The Signal Transduction Mechanisms for TPA-Induced Cell Adhesion and Migration of Human Hepatoma G2

• Main Authors: Michael Chang, 張育勳
• Other Authors: Wu Wen Sheng
• Format: Others
• Language: zh-TW
• Online Access: http://ndltd.ncl.edu.tw/handle/83854393587292915767

碩士 === 慈濟大學 === 醫學生物技術研究所 === 95 === We have discovered that TPA may simultaneously trigger growth inhibition and migration of human hepatoma HepG2 cell. It was well established that the signal transduction initiated by adhesion receptor in the cell surface contribute much to molecular mechanism of cell migration. Among the adhesion receptors, integrin is the most important. In our preliminary results, we found TPA may induce gene expression of integrin subtypes a2, a5, a6, b1 of HepG2 on both mRNA and cell surface protein level, which were dependent on PKC - and oxygen species (ROS) - mediated signaling. Furthermore, TPA can induce not only cell migration but also adhesion of HepG2. The TPA-induced cell adhesion and migration of HepG2 were enhanced when the cells were cultured on dishes coated with different extra-cellular matrixes including fibronectin and collagen I. This suggested that integrin-ECM interaction was involved in these processes.

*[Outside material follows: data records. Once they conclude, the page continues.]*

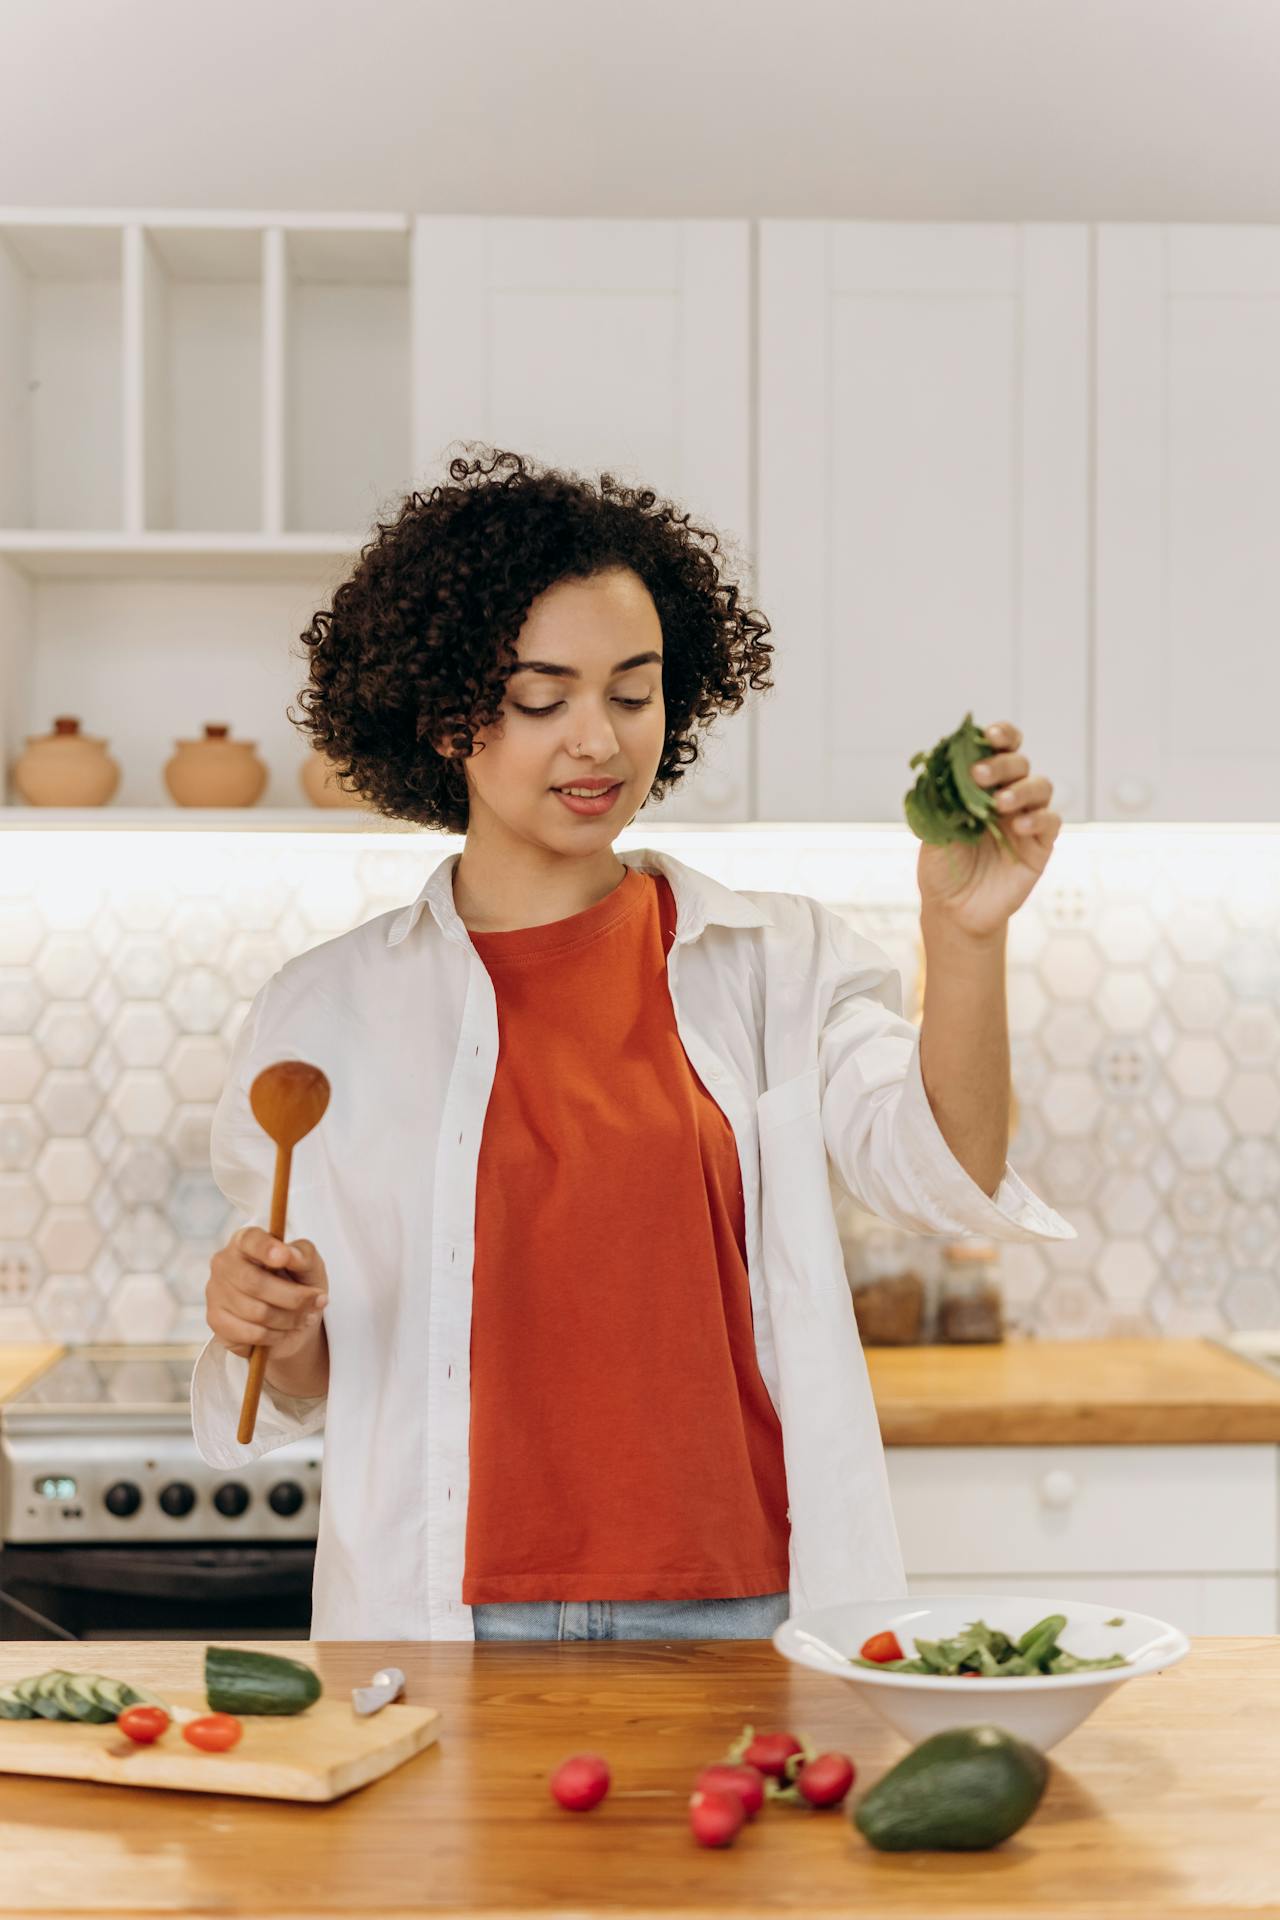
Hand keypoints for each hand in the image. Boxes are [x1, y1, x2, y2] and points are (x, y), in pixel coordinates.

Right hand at [206, 1227, 328, 1362]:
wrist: (293, 1320)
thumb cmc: (298, 1283)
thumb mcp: (310, 1265)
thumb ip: (303, 1255)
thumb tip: (289, 1254)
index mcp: (246, 1241)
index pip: (250, 1240)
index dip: (265, 1248)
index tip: (283, 1256)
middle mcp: (224, 1263)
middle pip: (256, 1283)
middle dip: (294, 1297)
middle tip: (318, 1302)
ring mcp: (216, 1292)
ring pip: (257, 1312)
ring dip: (290, 1319)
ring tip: (305, 1317)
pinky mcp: (216, 1321)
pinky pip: (251, 1334)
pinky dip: (275, 1335)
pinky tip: (284, 1330)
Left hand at [916, 720, 1060, 939]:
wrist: (954, 910)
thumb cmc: (942, 868)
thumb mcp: (932, 833)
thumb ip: (942, 803)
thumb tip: (941, 770)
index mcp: (982, 787)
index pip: (999, 750)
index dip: (1000, 736)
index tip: (988, 734)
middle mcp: (1009, 796)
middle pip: (1019, 764)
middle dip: (1001, 764)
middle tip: (979, 775)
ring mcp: (1027, 819)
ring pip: (1040, 787)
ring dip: (1021, 789)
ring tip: (1000, 804)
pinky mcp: (1041, 845)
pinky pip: (1050, 822)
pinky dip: (1038, 819)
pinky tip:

We further compare the difference of signal transduction between TPA-promoted migration and adhesion of HepG2. Our results demonstrated that activation of PKC, ERK, and the integrin-related signal kinase FAK and Src were transiently induced by TPA during cell adhesion but were sustainedly induced during migration induced by TPA in HepG2. This difference possibly relies on the different status of ROS-mediated signal transduction during these two cellular processes. On the one hand, TPA may trigger ROS-dependent PKC activation leading to sustained ERK activation and cell migration. On the other hand, the signal transduction for TPA-induced cell adhesion is ROS-independent, therefore the signal transduction is transient. Further studies, such as investigating whether ROS generation was induced during TPA-triggered cell migration but not cell adhesion of HepG2, will be needed to clarify these issues.